The vegetarian culture is one that fosters a particular "snootiness" due to our insistence on pure foods. It is also easy to urge a superior attitude because vegetarian lifestyle is a good choice to make from a health perspective and since so often our reasons for becoming a vegetarian is grounded in moral, ethical or religious values. And this is all well and good as long as you are functioning within the vegetarian community exclusively.
But what if your sweetheart may be a meat eater? If the one you're dating, engaged to or maybe married to isn't a vegetarian, which will cause some pretty delicate moments. The last thing the vegetarian movement is about is hostility. So we've to possess some guidelines on the way to sleep in peace and harmony if your romantic partner has not joined you in your the vegetarian lifestyle.
Of course, one resolution is for your sweetheart to become a vegetarian with you. You could go with the argument of, "well if you loved me you would give up meat." But forcing someone to join the vegetarian community out of guilt is a terrible reason to form that change of life. Your sweetheart will just resent abandoning a food he or she loves and can probably cheat and eat meat when not around you. That kind of tension, resentment and deception is not any grounds for an extended term romance.
A better way is to return to terms together with your differences, find ways to measure with them then see if down the road, your sweetheart might convert of his own free will. The first step, as is true of any conflict in an intimate relationship, is to talk about your differences openly. Sit down and talk about where each of you is on this issue. Agree to disagree. But also comply with find compromises and to not hold the opposite in contempt or to mock the opposite for the life choices he or she has made. By reaching a loving agreement, each of you'll allow the opposite to be who he or she is and therefore the romance can continue because the dietary dispute is resolved peacefully.
Together you'll search for restaurants that provide both vegetarian dishes and meat dishes so each of you'll get what you would like . Now you don’t need to attend a restaurant that shouts in its advertising "We Serve Vegetarians!" All a good restaurant needs is a few good menu entries that are meatless and you can find what you want while your sweetheart enjoys a meat dish. Most good restaurants offer a tempting salad offering that you simply can customize so any meat, bacon bits, boiled eggs or maybe cheese are overlooked . By working together to create an honest list of restaurants both of you'll enjoy, you've got a compromise for date nights which will last an extended time.
Finding ways for both of you to enjoy your diet of choice may be a good future step. But your beloved may have a misconception that vegetarian food can't taste good. So make a deal that he or she might try it one night. Then you'll put your best foot forward by preparing a luxurious vegetarian meal that no-one can resist. But remember that if you are doing attempt to make such a deal, you would possibly need to comply with let your sweetheart attempt to convert you back to the meat eating world with a luxurious hand-crafted meat based meal. If that is not ok with you, don’t make the deal.

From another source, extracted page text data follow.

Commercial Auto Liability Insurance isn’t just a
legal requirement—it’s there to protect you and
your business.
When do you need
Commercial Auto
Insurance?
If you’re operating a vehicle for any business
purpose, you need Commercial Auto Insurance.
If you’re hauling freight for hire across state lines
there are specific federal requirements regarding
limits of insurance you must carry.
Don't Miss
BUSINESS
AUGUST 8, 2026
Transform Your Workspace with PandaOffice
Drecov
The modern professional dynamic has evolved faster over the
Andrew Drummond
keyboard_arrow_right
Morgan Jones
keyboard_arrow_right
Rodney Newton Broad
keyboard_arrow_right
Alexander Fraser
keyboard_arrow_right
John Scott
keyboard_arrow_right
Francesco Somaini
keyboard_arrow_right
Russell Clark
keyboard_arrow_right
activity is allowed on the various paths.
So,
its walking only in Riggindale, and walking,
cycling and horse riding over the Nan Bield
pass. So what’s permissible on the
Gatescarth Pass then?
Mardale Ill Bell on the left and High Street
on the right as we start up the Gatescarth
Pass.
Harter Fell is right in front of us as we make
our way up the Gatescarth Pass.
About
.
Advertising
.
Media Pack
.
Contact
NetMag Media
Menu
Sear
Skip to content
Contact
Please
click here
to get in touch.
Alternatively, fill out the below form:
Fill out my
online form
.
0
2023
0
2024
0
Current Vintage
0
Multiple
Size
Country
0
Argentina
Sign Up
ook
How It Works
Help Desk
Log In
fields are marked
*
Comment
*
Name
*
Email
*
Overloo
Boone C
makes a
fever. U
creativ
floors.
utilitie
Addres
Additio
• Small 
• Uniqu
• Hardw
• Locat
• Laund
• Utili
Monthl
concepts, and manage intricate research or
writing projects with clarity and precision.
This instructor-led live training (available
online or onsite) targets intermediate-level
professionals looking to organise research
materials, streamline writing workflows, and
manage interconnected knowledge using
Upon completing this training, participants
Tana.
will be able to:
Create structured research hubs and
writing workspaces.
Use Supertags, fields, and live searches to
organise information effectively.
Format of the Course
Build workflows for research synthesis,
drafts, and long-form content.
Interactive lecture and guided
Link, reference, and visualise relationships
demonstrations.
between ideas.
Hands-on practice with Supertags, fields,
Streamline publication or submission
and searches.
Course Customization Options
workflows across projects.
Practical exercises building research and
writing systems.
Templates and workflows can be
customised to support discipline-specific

Above all, don’t mock or think of your sweetheart's choice of diet with distain or disgust. Don’t make the "eww" face whenever your date features a hamburger or a hot dog. Come to the point that you can live with meat eaters and not feel repulsed when others eat the foods you don’t approve of. After all, you'd not your date to form the "eww" face once you had a tofu burger or an enormous plate of steaming vegetables rather than meat. So treat each other with respect and love. Over time that approach will end in the simplest future romance and perhaps even see you come to a time when he or she sees the sunshine and joins you in the joys of vegetarianism.